I study geostrophic turbulence—the slowly evolving, large-scale turbulence in the atmosphere and ocean that is modified by Earth’s rotation. Questions that I am interested in include:
- How does the fluid’s density stratification impact the resulting turbulence?
- What is the relationship between the vertical structure of geostrophic turbulence and the distribution of energy across horizontal scales?
Answering these questions is important for understanding the physics of upper ocean turbulence at horizontal scales of 1-100 km. Turbulence at these horizontal scales is critical for the exchange of heat, carbon, and oxygen between the ocean and atmosphere, and may be important for Earth’s climate. However, this turbulence occurs at length scales that are too small to be resolved in global climate models.

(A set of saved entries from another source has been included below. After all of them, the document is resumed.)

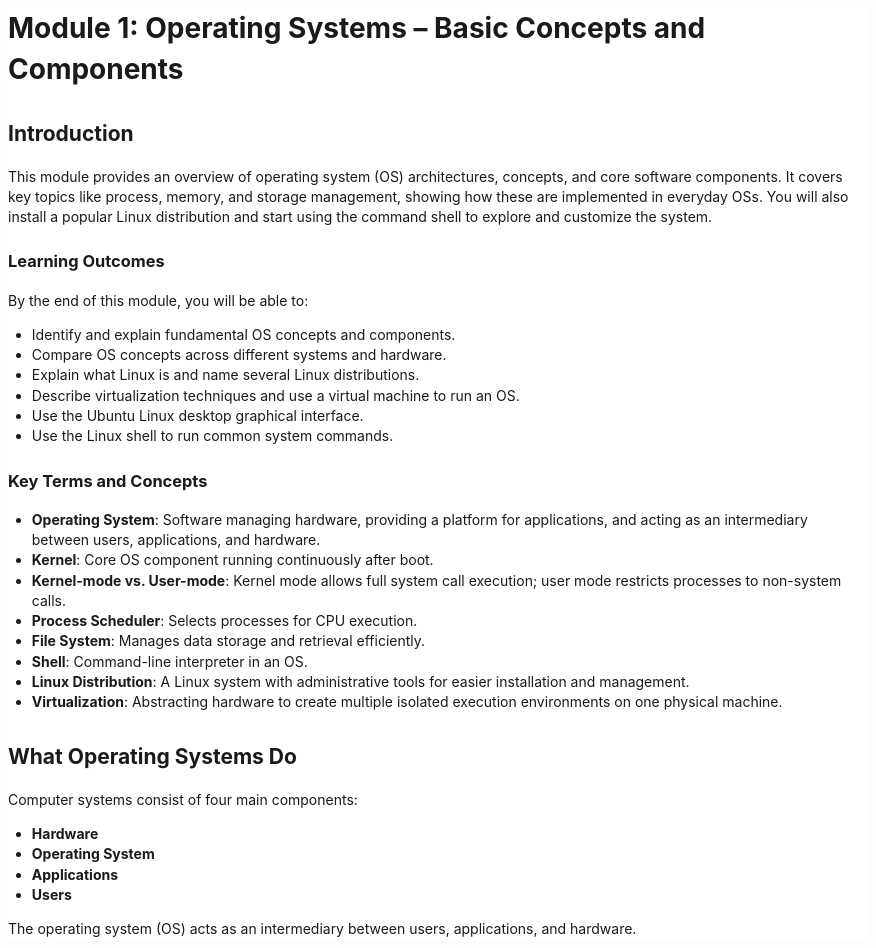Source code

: # Module 1: Operating Systems – Basic Concepts and Components

## Introduction  
This module provides an overview of operating system (OS) architectures, concepts, and core software components. It covers key topics like process, memory, and storage management, showing how these are implemented in everyday OSs. You will also install a popular Linux distribution and start using the command shell to explore and customize the system.

### Learning Outcomes  
By the end of this module, you will be able to:
- Identify and explain fundamental OS concepts and components.
- Compare OS concepts across different systems and hardware.
- Explain what Linux is and name several Linux distributions.
- Describe virtualization techniques and use a virtual machine to run an OS.
- Use the Ubuntu Linux desktop graphical interface.
- Use the Linux shell to run common system commands.

### Key Terms and Concepts  
- **Operating System**: Software managing hardware, providing a platform for applications, and acting as an intermediary between users, applications, and hardware.  
- **Kernel**: Core OS component running continuously after boot.  
- **Kernel-mode vs. User-mode**: Kernel mode allows full system call execution; user mode restricts processes to non-system calls.  
- **Process Scheduler**: Selects processes for CPU execution.  
- **File System**: Manages data storage and retrieval efficiently.  
- **Shell**: Command-line interpreter in an OS.  
- **Linux Distribution**: A Linux system with administrative tools for easier installation and management.  
- **Virtualization**: Abstracting hardware to create multiple isolated execution environments on one physical machine.

## What Operating Systems Do

Computer systems consist of four main components:  
- **Hardware**  
- **Operating System**  
- **Applications**  
- **Users**

The operating system (OS) acts as an intermediary between users, applications, and hardware.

The turbulence of surface buoyancy anomalies
My PhD dissertation answers the above two questions in the case that geostrophic turbulence is due to buoyancy anomalies at the ocean’s surface. By surface buoyancy anomalies, I mean areas of the surface ocean that are either lighter or denser than its surroundings. When these surface buoyancy anomalies are sufficiently wide, they result in geostrophic currents in the upper ocean.
The theory for such flows is developed in Blumen (1978) and Held et al. (1995). However, this theory assumes that the density stratification does not change with depth. The following animation shows what this turbulence looks like. This animation shows the buoyancy anomaly at the ocean’s surface in a 400 km by 400 km
pyqg simulation. Red areas indicate lighter fluid whereas blue areas indicate denser fluid.

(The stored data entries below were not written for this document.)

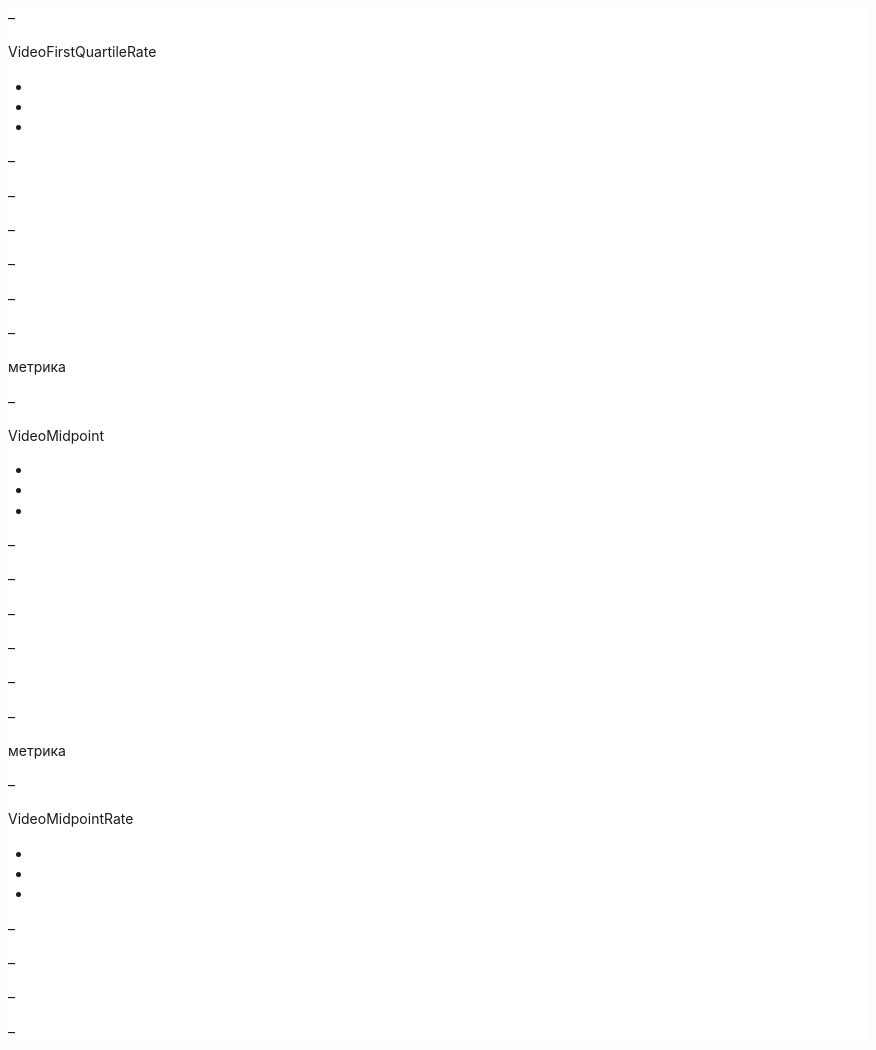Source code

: –

VideoFirstQuartileRate

+

+

+

–

–

–

–

–

–

метрика

–

VideoMidpoint

+

+

+

–

–

–

–

–

–

метрика

–

VideoMidpointRate

+

+

+

–

–

–

–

However the ocean does not have a constant density stratification. Indeed, the ocean’s density stratification is not only depth-dependent but seasonal as well. As a consequence, the theory developed in Blumen (1978) and Held et al. (1995) is only relevant at horizontal scales smaller than 10 km in the mid-latitude open ocean. At larger scales, the ocean’s density stratification must be taken into account. In my dissertation, I generalize the theory to account for vertically variable density stratification. The resulting difference between summertime and wintertime turbulence is striking.
In summer, the turbulence is diffuse and highly local in space:
However, in winter, the turbulence is full of both large and small vortices, and large-scale strain is evident:
Thus, the dynamics of buoyancy anomalies at the ocean’s surface are inherently seasonal due to the seasonality in upper ocean density stratification. This seasonality implies a seasonality in the vertical velocity, the dispersion of tracers, and in the distribution of kinetic energy across horizontal scales.